| Work to be completed |
Return each line of the data below that contains the string "Rendered".

======== Records shown ========

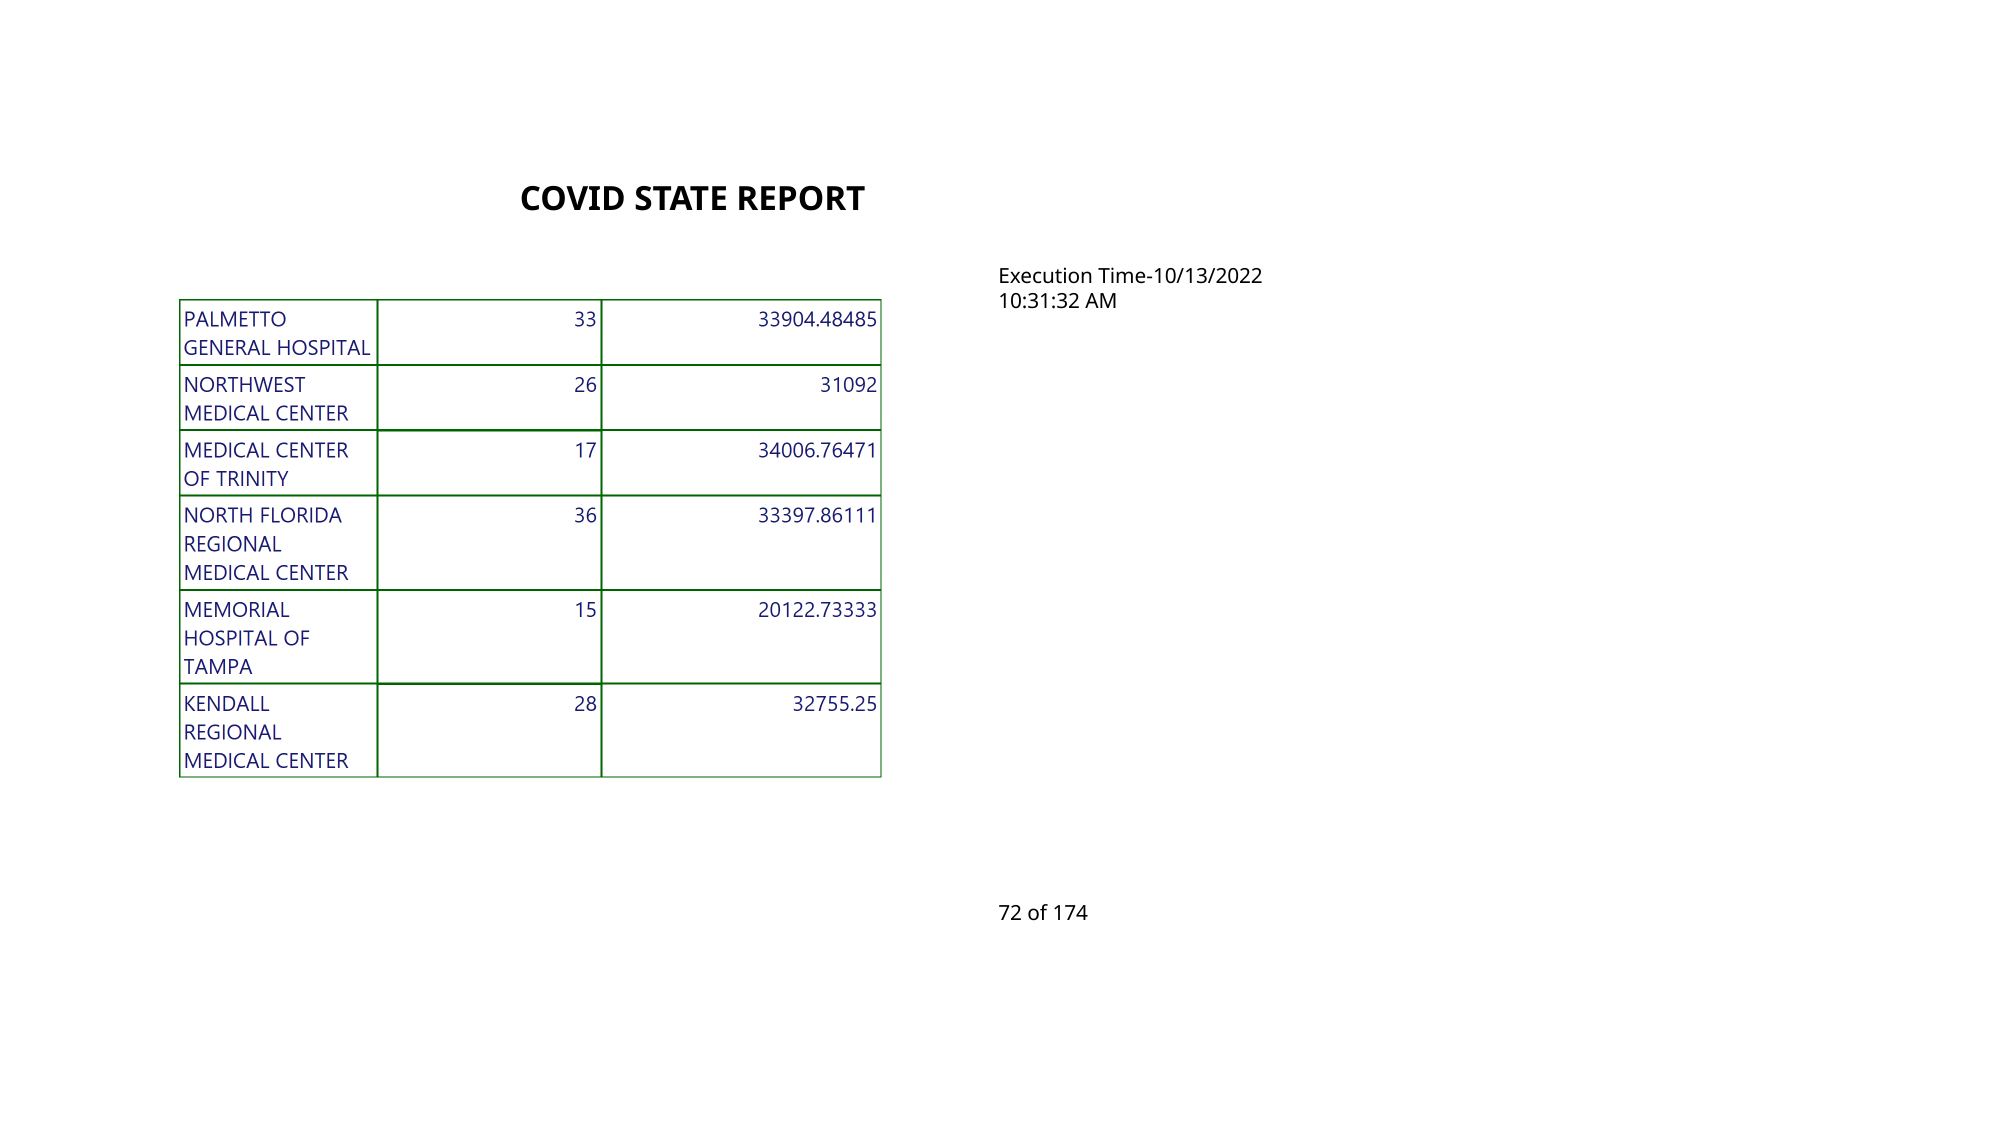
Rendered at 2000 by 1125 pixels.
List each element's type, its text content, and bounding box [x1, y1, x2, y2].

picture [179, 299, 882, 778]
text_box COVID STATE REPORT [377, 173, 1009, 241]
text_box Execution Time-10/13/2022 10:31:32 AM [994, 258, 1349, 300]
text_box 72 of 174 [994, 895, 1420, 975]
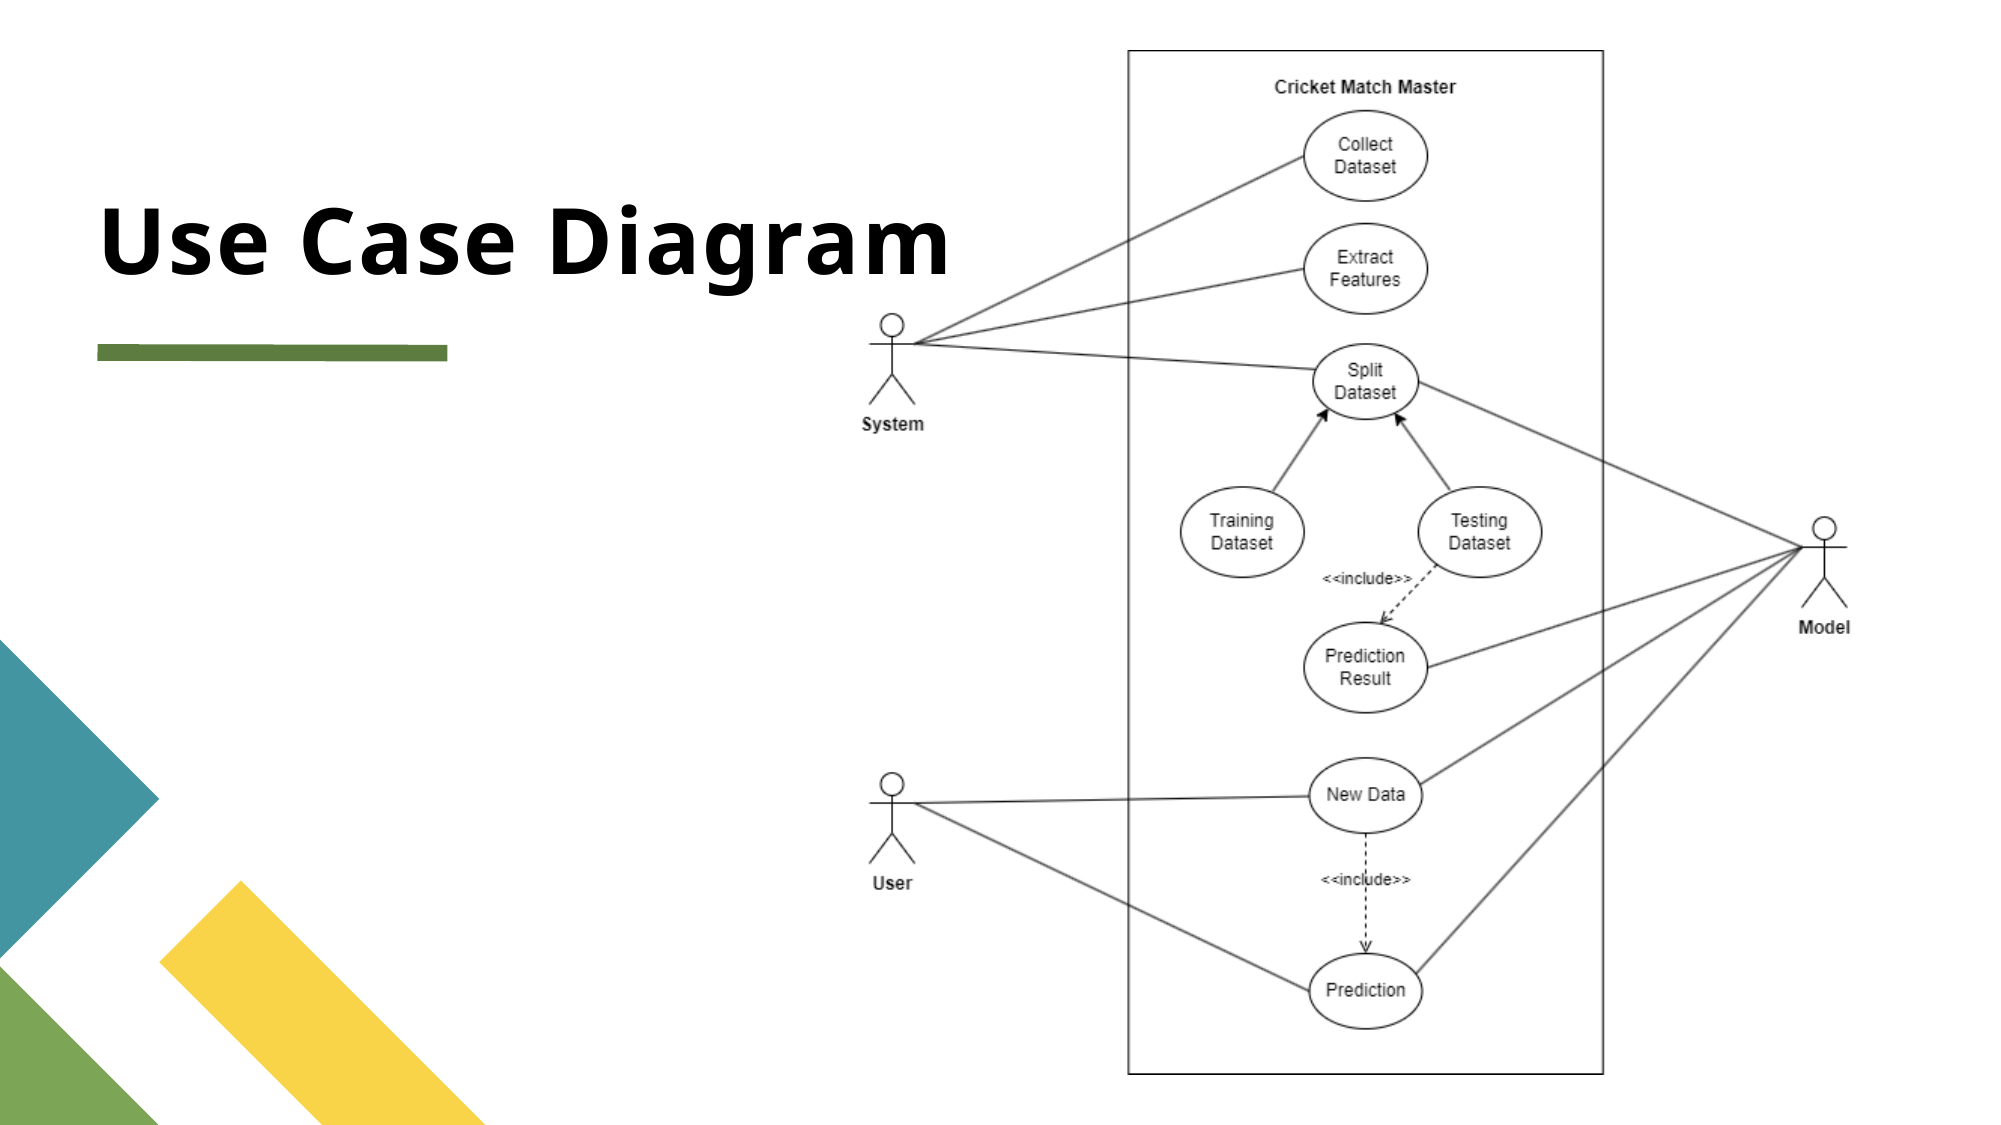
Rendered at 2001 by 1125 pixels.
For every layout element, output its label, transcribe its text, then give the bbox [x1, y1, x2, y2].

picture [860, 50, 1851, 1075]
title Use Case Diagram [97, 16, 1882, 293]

========
======== Records shown ========

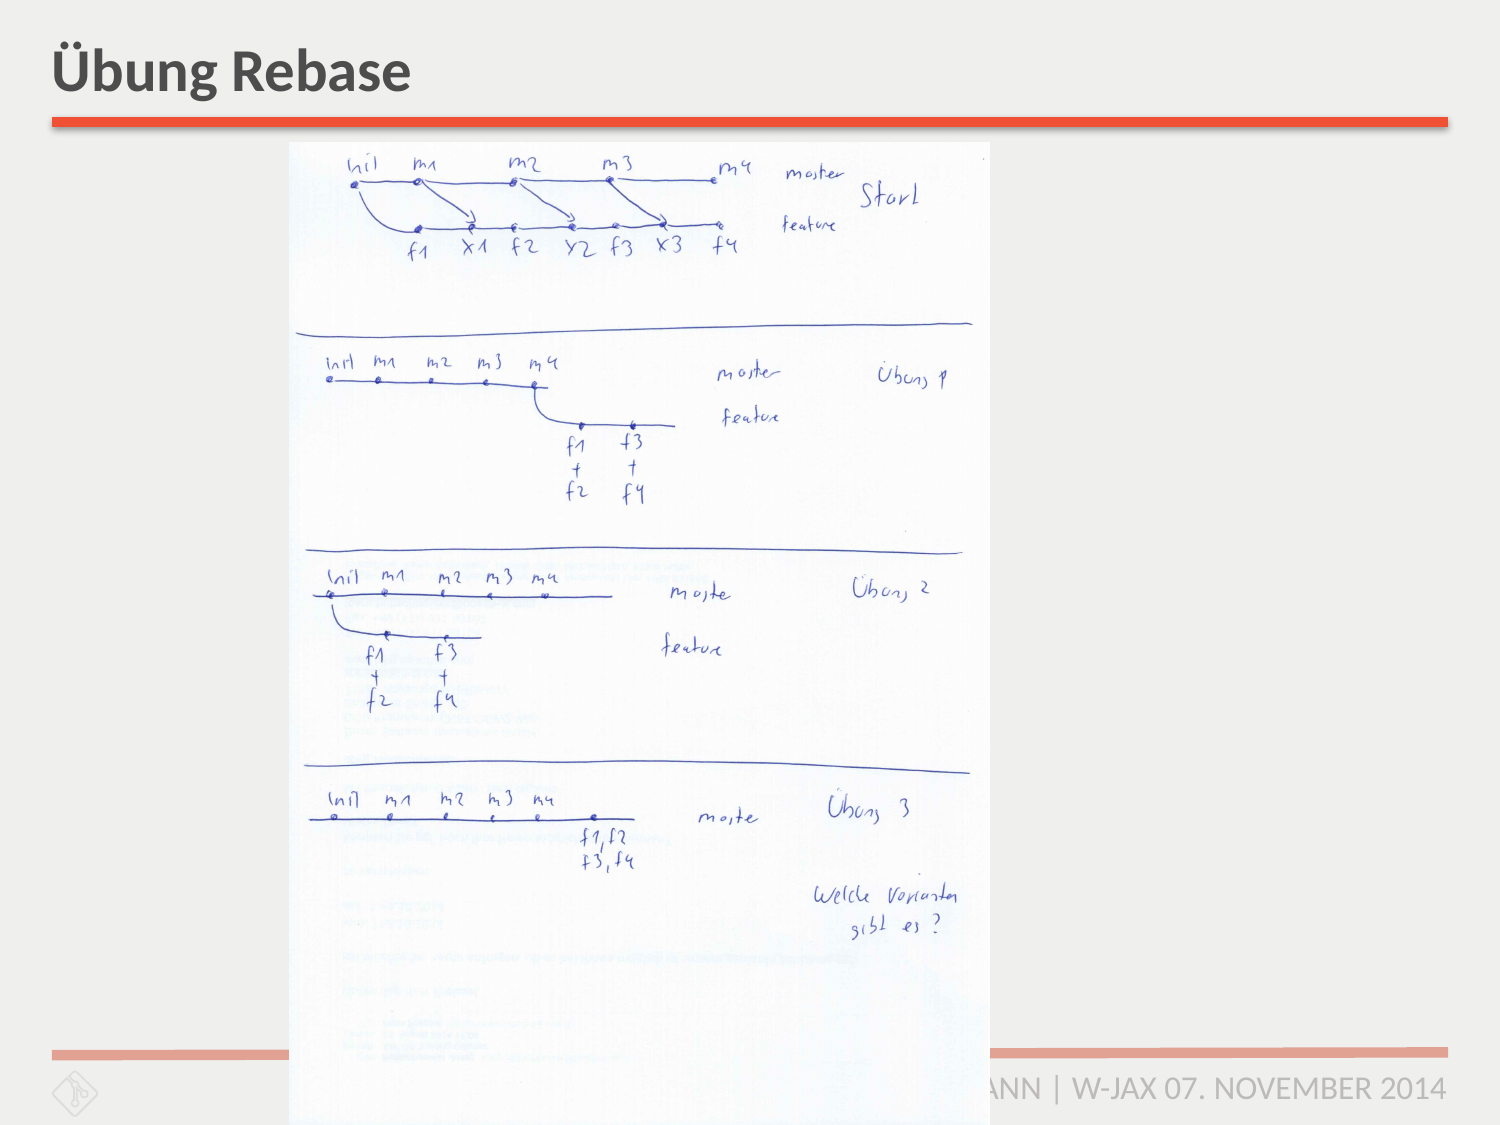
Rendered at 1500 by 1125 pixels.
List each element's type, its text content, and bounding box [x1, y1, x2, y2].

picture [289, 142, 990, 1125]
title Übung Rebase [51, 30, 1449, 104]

========

| Solution for this task |
Rendered at 2000 by 1125 pixels.
Rendered at 2001 by 1125 pixels.
Rendered at 1500 by 1125 pixels.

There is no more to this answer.